[What you should do] The answer should consist of each line from the data below that includes "NVMe存储".

Dataset items:

-- Opening Marker --

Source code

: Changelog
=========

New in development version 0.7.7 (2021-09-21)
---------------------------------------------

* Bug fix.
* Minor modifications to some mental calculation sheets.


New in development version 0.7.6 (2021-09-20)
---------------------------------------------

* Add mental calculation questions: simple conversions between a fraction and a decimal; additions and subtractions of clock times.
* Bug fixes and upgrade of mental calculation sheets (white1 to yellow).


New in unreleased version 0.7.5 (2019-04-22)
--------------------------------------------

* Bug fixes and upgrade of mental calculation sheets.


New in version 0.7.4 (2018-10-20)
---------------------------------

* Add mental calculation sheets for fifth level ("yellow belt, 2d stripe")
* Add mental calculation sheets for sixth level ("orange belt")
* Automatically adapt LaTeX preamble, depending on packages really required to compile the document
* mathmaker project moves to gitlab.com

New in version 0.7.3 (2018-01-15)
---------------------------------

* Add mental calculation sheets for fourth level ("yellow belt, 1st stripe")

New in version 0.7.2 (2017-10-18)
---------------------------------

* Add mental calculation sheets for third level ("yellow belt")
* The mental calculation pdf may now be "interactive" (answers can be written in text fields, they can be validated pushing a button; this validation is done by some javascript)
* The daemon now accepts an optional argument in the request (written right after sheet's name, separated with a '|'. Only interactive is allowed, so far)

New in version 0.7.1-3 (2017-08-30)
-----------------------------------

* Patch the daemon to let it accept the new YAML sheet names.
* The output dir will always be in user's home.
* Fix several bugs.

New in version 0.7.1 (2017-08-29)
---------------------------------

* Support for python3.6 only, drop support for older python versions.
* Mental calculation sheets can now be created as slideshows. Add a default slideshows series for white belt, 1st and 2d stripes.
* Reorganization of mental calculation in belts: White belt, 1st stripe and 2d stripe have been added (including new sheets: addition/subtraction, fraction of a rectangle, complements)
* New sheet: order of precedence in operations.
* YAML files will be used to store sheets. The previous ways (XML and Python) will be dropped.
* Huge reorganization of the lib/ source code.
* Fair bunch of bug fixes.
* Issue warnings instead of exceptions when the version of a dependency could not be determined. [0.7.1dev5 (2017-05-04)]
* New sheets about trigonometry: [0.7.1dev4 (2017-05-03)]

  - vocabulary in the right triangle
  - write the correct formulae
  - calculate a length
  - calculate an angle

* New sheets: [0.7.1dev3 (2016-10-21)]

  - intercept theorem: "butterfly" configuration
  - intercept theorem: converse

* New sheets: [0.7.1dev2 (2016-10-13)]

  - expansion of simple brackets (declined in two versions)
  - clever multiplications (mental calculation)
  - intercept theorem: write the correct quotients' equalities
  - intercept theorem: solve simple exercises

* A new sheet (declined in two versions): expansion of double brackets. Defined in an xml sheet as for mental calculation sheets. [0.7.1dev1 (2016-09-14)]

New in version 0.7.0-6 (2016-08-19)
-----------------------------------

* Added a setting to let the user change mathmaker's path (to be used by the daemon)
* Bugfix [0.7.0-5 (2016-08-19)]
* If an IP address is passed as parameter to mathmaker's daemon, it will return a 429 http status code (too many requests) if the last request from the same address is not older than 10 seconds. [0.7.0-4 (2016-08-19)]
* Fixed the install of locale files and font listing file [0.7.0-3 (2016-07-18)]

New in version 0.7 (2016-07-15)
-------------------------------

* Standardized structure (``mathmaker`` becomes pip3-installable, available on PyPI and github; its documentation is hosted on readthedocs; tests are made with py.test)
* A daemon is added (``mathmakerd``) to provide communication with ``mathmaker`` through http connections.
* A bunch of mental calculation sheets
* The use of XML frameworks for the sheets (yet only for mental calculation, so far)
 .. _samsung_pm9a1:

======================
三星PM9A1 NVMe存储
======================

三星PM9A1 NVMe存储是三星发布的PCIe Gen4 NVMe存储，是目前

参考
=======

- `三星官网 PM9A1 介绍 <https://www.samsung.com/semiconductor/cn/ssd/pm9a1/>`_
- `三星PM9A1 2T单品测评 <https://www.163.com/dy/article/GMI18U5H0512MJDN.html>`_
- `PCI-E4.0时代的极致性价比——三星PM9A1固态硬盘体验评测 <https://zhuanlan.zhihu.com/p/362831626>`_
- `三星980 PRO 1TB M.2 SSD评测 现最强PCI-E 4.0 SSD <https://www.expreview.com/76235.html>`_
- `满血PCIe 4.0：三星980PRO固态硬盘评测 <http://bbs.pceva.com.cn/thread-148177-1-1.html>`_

-- Closing Marker --

[Task response]
三星PM9A1 NVMe存储
三星PM9A1 NVMe存储是三星发布的PCIe Gen4 NVMe存储，是目前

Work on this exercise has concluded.